Criminal Procedure Code, 1973 – At the stage of taking cognizance the complaint and documents filed along with the complaint are to be perused but the material brought on record by the accused cannot be looked into at the stage of cognizance.
Criminal Procedure Code, 1973 – Magistrate Court has ample discretion to either first refer the case to police under Section 156(3) CrPC or to take cognizance without giving any direction under Section 156(3) CrPC. The competent court after receipt of the report may drop the action by holding that there is no sufficient ground for proceeding further or he may take cognizance on the basis of original complaint and proceed to examine the complainant and his witnesses under Section 200, CrPC.
HIGH COURT OF MADHYA PRADESH BENCH AT GWALIOR
BEFORE JUSTICE S.K.AWASTHI
Misc. Cri. Case No.5289/2014
Keshri Singh and others
State of Madhya Pradesh and another
Shri Shishir Saxena, learned counsel for the applicants; Shri R.D.Agarwal, learned Panel Lawyer, for the respondent
No.1/State. Shri Deependra Raghuvanshi, learned counsel for the respondent No.2.
This application under
Section 482 of the Code of Criminal Procedure, 1973
(for brevity, the ‘CrPC’), has been filed by the applicants for assailing the order dated 28.4.2014, passed by the First Sessions Judge, Guna in Criminal Revision No. 97/2013, whereby the order dated 20.3.2013 passed in Criminal Case No.501/2013 by Judicial Magistrate First Class (JMFC) Guna for taking cognizance on the private complaint filed by the respondent No.2 has been affirmed.
2. The facts of the case which are relevant for deciding the present application are that the respondent No.2 made an information to the Police Station Cant, District Guna regarding the alleging commission of offence punishable under
Sections 147, 148, 149, 447, 323, 294, 506-B of Indian Penal Code, 1860
(for brevity, the ‘IPC’), however the police did not act in furtherance to the complaint prompting the present applicants to take recourse to the remedy of filing complaint under
Section 200 of the Code of Criminal Procedure, 1973
(for brevity, the ‘CrPC’) before the competent court of JMFC, Guna.
3. The complaint was presented on 28.6.2011 before the Chief Judicial Magistrate, Guna. Thereafter the statement of the complainant as well as other witnesses called by the complainant were recorded to enable the concerned Magistrate to consider taking cognizance on the complaint. After recording the statement, Chief Judicial Magistrate Guna vide its order dated 20.3.2013 issued process against the present applicants upon finding prima facie case for the offence punishable under Sections 147, 148, 294, 323 IPC and in alternative Sections 323/149 and Section 506 Part-II of IPC.
4. Feeling aggrieved by such cognizance by Chief Judicial Magistrate, Guna, a revision application was filed before the Court of Additional Sessions Judge, Guna which was registered as Criminal Revision No.97/2013 and the final order dated 28.4.2014 was passed, whereby the revision application has been dismissed on the ground that the contentions raised are in nature of defence to be offered by the present applicants, which cannot be considered at this stage and will be available to the present applicants during the course of trial.
5. The order dated 28.4.2014 is subject matter of challenge before this Court in the instant application.

◆ ◆ ◆ ◆ ◆ ◆ ◆

# Written tasks
1. Quote the judgment between "3. The complaint" and "Part-II of IPC.", inclusive.
2. Extend the judgment on the Section 482 application by writing what comes after its last sentence.
The data that comes next is separate from the judgment.

# Data provided
◆ ◆ ◆ ◆ ◆ ◆ ◆

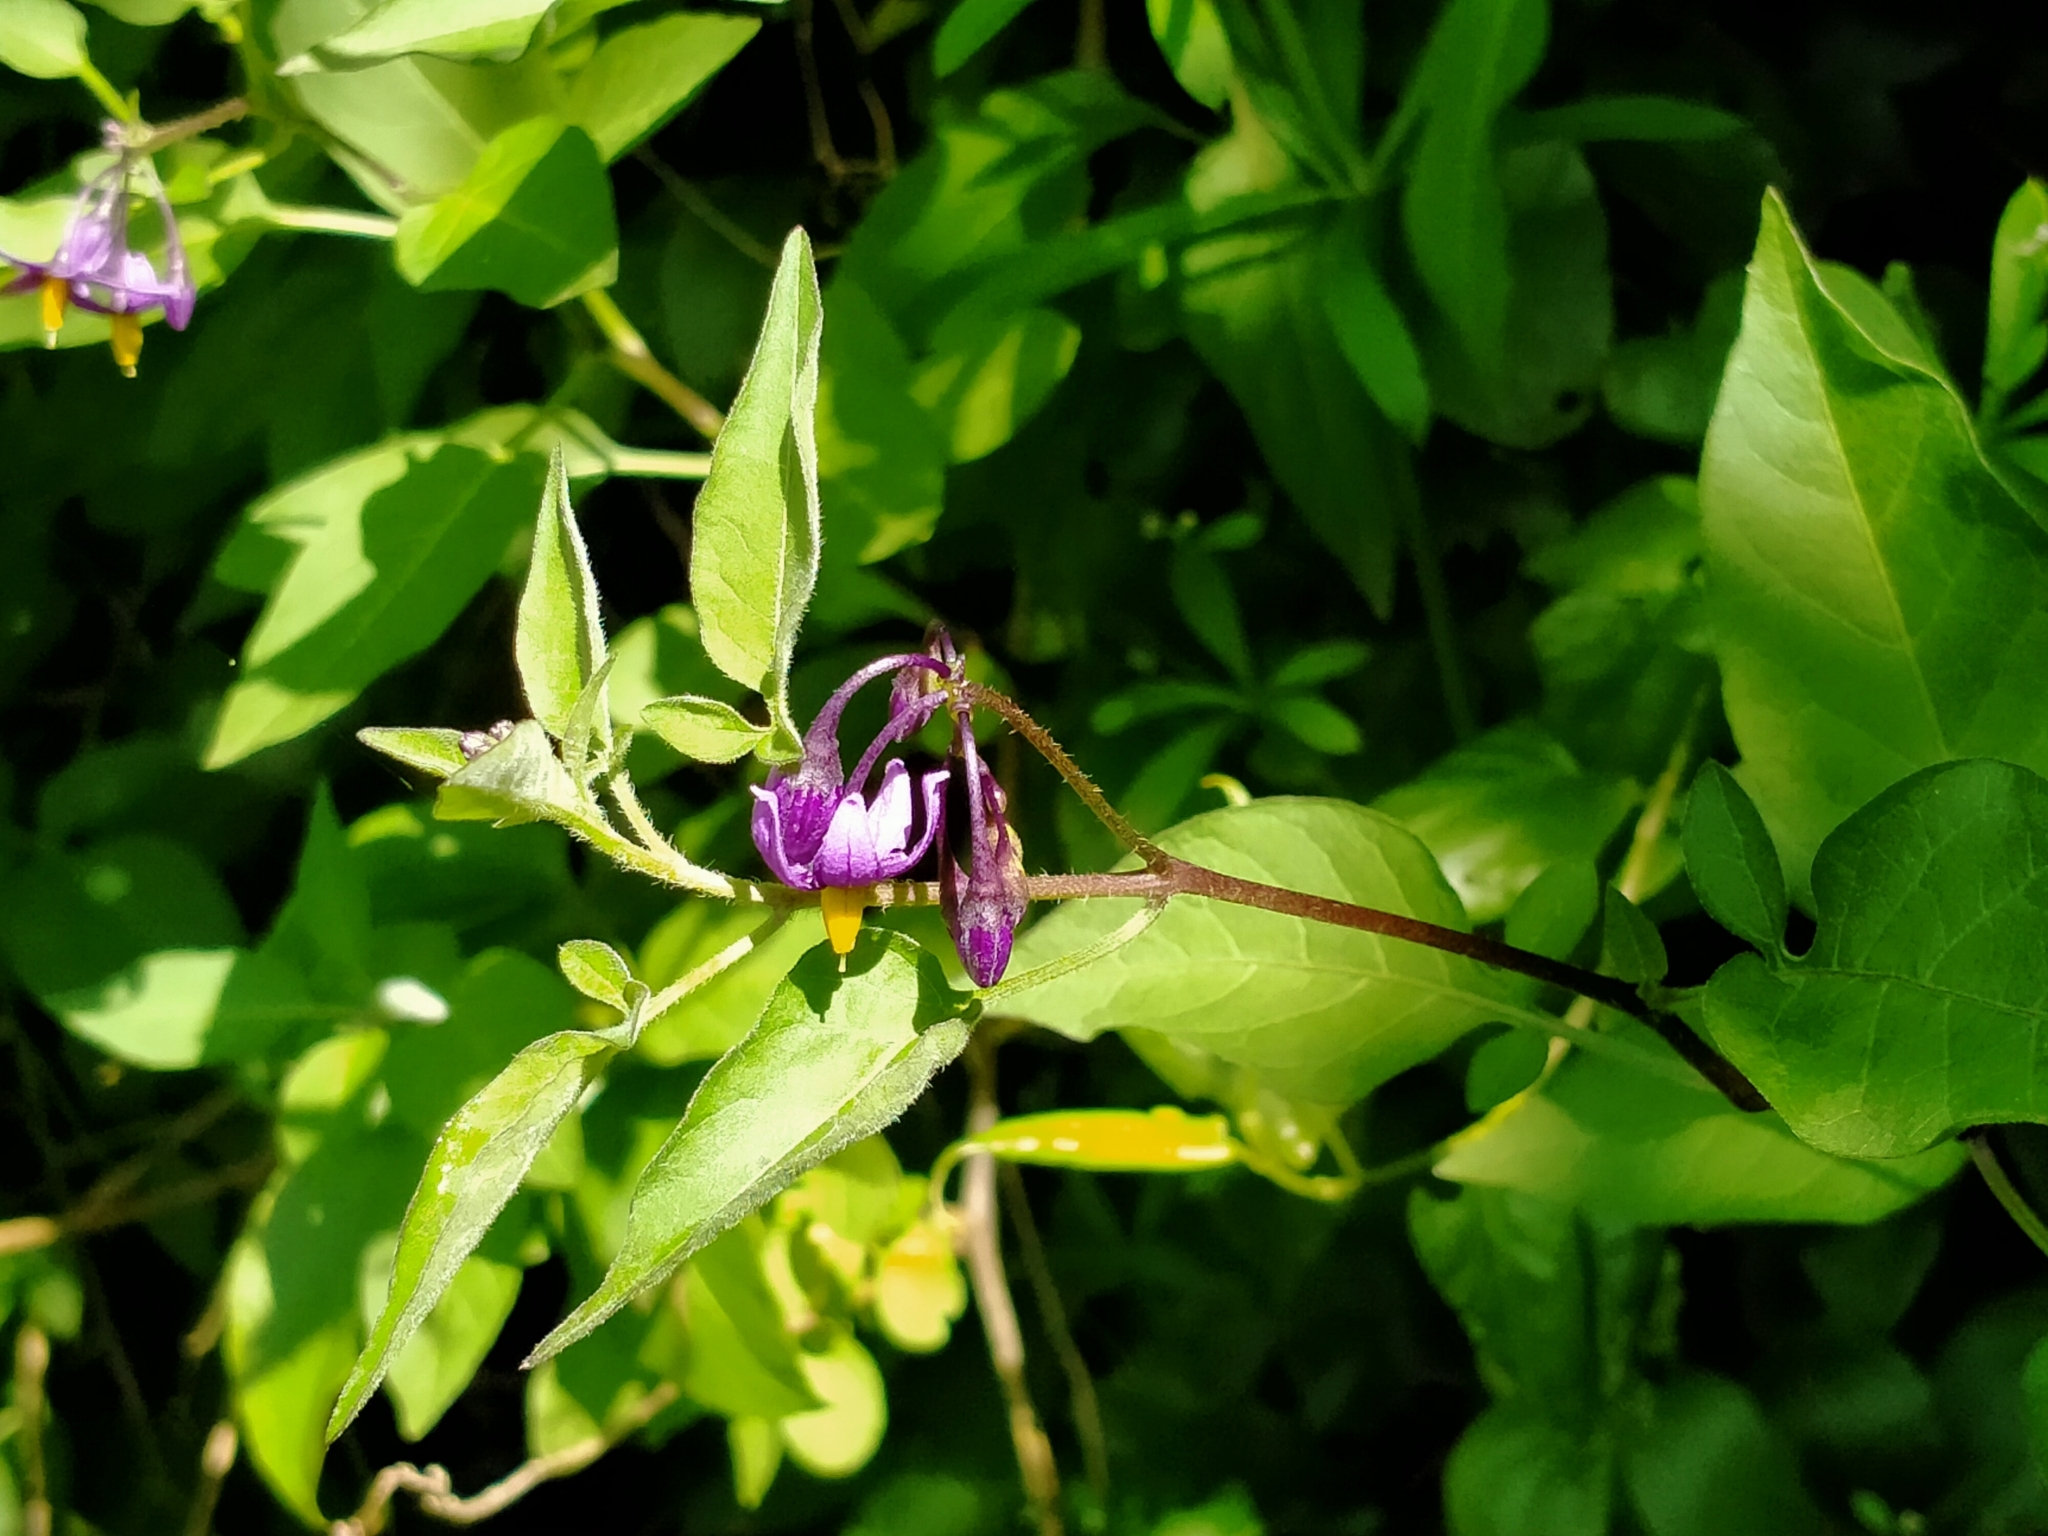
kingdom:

◆ ◆ ◆ ◆ ◆ ◆ ◆

# Solved tasks
1.
3. The complaint was presented on 28.6.2011 before the Chief Judicial Magistrate, Guna. Thereafter the statement of the complainant as well as other witnesses called by the complainant were recorded to enable the concerned Magistrate to consider taking cognizance on the complaint. After recording the statement, Chief Judicial Magistrate Guna vide its order dated 20.3.2013 issued process against the present applicants upon finding prima facie case for the offence punishable under Sections 147, 148, 294, 323 IPC and in alternative Sections 323/149 and Section 506 Part-II of IPC.

2.
6. The contention of the present applicants is that the respondent No.2 in his complaint did not disclose the fact regarding the FIR, which was already registered against the complainant as well as his family members for assaulting the present applicants. In this manner there is clear suppression of material fact which is ground enough to set aside the order of Chief Judicial Magistrate, District Guna of taking cognizance against the present applicants. Another submission which has been canvassed by the applicants is that the Chief Judicial Magistrate ought to have referred the complaint filed by the complainant to the concerned police station in terms of Section 156 (3) of CrPC and by not following this procedure before taking cognizance the Chief Judicial Magistrate has committed grave error in law and, therefore, the present application deserves to be allowed. While canvassing these contentions, learned counsel for the applicants has relied on the judgment of Apex Court in the case of
State of Haryana and others v. Bhajanlal and others, 1992 Supp SCC (Cri) 426
to contend that the instant case falls within the parameters laid down by the Hon’ble Apex Court for quashing of the criminal proceedings.
7. Learned Panel Lawyer for the State contends that the impugned order does not suffer from any illegality and, therefore, may not be interfered.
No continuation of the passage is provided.